Cupaniopsis baileyana is a species of flowering tree in the soapberry family. It is native to eastern Australia. Common names include White Tamarind and Toothed Tuckeroo. The species name honours the botanist F.M.Bailey.

The habitat is on the edge of rainforest on fertile soils, at mid to high altitudes. Sometimes also seen at lower altitudes. It can be a pioneer species, growing in areas of forest disturbance.

The range of natural distribution is from Newcastle, New South Wales to Main Range National Park, in south eastern Queensland.


A small tree, to 13 metres tall with a dense crown. The trunk is mostly round, but with flanges on some individuals. Bark is smooth, grey or brown. Small branches green, fairly smooth and thick, with leaf scars.

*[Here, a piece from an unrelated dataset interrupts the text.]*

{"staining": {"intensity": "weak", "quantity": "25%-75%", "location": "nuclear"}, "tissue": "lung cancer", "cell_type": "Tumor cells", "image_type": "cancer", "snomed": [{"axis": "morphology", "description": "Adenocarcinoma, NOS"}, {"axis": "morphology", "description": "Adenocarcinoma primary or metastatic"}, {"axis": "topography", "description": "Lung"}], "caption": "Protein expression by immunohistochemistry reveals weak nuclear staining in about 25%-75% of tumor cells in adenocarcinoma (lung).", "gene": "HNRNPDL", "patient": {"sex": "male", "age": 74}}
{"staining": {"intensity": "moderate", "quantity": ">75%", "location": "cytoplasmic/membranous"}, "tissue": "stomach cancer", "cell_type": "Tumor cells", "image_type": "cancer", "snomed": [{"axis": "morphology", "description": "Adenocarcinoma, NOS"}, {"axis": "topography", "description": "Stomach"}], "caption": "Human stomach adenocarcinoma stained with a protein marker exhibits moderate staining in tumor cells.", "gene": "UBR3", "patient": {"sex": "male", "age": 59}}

Compound leaves are 17 to 30 cm long with 8 to 20 leaflets. Leaflets narrow oblong or elliptic to reverse lanceolate in shape. Toothed or without teeth, 4 to 9 cm long, and 1 to 2.5 cm wide. The main midrib of the leaf is raised on both sides, as are the many lateral veins. Domatia often occur where the main leaf vein meets the lateral veins. This distinguishes this species from Cupaniopsis serrata and Cupaniopsis flagelliformis.

Flowers and fruit

Cream flowers form on panicles in March. The fruit is reddish brown capsule with three lobes, around 2 cm in diameter. Shiny black/brown seeds are almost covered by yellow to orange coloured aril. Fruit matures from November to January.